_Work to be completed:_ Identify each line below that contains the string "hide" and copy every such line in full.
──────────
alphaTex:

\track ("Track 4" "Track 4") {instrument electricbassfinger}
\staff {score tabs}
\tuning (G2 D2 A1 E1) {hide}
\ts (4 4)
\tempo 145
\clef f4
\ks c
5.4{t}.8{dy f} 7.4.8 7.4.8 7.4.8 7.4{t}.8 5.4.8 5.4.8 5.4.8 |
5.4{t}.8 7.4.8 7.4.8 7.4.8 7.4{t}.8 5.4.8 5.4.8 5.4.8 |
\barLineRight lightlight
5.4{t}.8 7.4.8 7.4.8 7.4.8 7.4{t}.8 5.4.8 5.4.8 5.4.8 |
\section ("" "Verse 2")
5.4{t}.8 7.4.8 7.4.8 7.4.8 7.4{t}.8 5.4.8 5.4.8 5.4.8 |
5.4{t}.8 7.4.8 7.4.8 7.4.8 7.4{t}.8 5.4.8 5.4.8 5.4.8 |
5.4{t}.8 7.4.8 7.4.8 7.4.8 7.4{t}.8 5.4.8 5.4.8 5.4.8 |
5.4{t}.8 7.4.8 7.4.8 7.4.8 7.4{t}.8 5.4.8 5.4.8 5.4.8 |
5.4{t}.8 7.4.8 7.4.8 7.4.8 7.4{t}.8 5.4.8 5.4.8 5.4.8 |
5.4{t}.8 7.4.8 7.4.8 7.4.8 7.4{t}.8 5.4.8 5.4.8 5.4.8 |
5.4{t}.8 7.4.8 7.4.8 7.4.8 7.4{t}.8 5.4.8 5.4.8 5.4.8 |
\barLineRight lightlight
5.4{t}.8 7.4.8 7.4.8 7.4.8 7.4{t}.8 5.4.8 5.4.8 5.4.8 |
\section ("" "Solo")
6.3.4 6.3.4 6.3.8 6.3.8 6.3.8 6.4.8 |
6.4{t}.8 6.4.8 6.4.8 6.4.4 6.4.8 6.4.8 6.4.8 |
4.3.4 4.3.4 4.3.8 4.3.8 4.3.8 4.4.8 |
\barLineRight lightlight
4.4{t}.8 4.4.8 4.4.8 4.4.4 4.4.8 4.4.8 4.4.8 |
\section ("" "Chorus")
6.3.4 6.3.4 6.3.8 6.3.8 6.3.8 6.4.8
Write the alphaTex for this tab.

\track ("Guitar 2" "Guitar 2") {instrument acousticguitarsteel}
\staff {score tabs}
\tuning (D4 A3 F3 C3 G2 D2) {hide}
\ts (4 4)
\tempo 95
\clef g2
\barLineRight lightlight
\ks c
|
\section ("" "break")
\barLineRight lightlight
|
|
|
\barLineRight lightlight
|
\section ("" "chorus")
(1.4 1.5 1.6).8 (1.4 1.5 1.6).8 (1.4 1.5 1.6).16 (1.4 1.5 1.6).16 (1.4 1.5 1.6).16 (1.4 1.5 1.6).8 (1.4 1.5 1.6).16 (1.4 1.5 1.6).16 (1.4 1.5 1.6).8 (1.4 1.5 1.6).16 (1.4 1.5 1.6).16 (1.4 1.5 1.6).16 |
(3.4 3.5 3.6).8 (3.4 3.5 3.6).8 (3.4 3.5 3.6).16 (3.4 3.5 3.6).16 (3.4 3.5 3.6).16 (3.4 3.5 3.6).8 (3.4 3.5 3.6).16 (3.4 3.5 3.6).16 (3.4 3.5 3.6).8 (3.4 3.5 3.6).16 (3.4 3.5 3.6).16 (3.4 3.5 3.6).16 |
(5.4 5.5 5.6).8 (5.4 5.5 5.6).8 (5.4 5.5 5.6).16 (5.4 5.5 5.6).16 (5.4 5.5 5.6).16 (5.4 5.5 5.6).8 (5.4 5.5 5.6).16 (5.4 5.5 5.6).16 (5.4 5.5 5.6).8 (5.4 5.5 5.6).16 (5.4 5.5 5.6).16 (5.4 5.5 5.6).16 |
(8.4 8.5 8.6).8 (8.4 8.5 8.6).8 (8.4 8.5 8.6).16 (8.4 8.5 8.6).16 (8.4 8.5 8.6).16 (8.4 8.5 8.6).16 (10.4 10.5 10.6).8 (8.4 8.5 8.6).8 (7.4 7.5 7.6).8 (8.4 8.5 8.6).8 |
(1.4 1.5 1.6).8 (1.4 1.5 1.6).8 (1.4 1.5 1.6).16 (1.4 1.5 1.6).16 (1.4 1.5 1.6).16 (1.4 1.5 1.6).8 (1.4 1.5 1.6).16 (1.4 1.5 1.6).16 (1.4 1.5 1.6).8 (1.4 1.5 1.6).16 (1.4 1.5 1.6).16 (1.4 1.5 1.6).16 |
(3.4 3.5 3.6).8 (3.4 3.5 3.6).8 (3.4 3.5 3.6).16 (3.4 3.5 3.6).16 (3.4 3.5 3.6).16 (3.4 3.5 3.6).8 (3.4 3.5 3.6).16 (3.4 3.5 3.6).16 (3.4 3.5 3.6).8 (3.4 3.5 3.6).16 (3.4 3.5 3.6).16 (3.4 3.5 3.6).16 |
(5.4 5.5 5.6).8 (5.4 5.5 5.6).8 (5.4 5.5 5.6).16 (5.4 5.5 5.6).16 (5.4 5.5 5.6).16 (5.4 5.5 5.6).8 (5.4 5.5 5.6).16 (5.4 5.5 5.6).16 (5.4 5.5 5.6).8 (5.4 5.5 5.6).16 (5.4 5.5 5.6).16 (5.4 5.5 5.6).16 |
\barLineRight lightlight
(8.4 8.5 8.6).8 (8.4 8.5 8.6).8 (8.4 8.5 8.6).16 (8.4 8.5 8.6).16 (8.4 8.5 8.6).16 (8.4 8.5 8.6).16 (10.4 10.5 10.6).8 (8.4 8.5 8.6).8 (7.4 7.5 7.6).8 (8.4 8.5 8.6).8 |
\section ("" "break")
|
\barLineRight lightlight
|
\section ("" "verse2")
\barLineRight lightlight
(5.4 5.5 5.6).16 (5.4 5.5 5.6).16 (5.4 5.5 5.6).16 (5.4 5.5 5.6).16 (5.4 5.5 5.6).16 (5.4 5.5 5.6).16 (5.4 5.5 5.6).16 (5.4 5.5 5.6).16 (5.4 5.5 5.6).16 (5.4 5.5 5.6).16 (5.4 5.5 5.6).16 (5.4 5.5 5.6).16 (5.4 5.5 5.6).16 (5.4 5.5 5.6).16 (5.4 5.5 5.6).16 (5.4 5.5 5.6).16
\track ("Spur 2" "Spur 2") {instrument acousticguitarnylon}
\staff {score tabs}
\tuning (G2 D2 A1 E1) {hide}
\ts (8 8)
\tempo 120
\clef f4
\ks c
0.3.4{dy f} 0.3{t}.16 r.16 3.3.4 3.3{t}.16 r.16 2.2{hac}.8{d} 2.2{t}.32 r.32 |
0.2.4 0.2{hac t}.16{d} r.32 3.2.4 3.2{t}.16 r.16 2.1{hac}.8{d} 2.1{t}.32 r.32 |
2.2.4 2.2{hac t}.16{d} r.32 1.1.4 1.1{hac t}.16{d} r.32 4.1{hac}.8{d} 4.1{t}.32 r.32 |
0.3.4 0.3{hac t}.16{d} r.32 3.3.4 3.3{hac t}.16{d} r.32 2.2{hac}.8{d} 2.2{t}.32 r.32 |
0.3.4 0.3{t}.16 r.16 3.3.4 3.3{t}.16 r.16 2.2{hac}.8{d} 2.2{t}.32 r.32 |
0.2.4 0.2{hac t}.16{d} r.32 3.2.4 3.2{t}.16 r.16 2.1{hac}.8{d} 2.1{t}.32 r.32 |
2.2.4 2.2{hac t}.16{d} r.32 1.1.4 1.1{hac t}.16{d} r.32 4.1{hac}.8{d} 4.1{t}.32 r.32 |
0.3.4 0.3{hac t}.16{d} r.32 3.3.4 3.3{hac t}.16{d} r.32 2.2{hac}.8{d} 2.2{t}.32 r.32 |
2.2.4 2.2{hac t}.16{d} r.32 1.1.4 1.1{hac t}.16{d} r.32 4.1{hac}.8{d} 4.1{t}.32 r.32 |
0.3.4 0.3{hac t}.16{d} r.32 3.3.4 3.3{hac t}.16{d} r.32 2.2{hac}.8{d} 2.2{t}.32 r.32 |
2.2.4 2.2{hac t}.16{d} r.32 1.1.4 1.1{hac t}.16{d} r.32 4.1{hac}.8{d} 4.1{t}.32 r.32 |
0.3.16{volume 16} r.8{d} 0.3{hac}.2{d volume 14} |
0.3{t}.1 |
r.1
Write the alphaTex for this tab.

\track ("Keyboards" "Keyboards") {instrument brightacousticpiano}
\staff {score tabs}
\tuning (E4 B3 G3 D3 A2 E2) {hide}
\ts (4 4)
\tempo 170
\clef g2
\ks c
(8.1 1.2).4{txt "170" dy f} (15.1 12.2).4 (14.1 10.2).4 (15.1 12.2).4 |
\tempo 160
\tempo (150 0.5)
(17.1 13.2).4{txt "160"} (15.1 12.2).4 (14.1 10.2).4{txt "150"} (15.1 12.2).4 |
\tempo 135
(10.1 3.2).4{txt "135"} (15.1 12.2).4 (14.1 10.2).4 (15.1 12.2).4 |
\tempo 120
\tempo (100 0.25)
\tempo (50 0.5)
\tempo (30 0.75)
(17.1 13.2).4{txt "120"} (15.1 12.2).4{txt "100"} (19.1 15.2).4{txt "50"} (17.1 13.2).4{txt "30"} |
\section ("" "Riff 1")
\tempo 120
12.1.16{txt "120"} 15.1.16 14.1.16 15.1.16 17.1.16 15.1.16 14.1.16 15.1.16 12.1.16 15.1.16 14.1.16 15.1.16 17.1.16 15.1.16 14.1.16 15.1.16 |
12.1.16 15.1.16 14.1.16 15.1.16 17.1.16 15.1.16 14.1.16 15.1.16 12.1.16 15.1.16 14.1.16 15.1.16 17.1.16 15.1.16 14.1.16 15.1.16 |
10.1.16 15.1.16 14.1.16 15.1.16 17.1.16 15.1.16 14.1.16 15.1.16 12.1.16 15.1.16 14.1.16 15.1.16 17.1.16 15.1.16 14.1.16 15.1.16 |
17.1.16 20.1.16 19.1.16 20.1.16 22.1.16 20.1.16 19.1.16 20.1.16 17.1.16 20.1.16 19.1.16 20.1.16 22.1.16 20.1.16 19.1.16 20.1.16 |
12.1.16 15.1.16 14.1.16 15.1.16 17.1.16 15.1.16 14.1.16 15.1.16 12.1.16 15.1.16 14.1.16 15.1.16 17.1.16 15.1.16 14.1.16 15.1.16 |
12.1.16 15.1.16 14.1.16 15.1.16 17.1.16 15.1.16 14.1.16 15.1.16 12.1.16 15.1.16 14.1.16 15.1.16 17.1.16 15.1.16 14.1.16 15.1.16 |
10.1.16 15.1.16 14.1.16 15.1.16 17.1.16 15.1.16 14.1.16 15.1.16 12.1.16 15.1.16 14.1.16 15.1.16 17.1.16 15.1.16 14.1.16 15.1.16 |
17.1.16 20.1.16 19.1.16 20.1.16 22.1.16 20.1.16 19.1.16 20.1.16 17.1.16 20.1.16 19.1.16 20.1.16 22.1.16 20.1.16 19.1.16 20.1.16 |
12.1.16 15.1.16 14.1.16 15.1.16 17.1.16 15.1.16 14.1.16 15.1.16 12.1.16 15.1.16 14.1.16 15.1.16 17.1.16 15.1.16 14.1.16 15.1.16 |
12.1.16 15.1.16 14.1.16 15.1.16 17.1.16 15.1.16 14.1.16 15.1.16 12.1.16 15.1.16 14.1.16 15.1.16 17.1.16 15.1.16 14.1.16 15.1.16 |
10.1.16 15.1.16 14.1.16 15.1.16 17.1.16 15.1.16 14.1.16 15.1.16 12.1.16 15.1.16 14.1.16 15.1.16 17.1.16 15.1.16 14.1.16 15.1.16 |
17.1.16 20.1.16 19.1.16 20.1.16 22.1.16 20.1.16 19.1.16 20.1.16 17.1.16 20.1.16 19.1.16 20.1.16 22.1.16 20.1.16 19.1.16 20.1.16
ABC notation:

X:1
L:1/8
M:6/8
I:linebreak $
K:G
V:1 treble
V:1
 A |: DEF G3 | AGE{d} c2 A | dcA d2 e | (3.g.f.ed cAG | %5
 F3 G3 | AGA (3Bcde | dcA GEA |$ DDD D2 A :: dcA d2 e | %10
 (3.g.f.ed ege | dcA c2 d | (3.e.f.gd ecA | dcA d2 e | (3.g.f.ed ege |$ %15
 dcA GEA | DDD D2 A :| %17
──────────
_Task answer:_
\tuning (G2 D2 A1 E1) {hide}
\tuning (D4 A3 F3 C3 G2 D2) {hide}
\tuning (G2 D2 A1 E1) {hide}
\tuning (E4 B3 G3 D3 A2 E2) {hide}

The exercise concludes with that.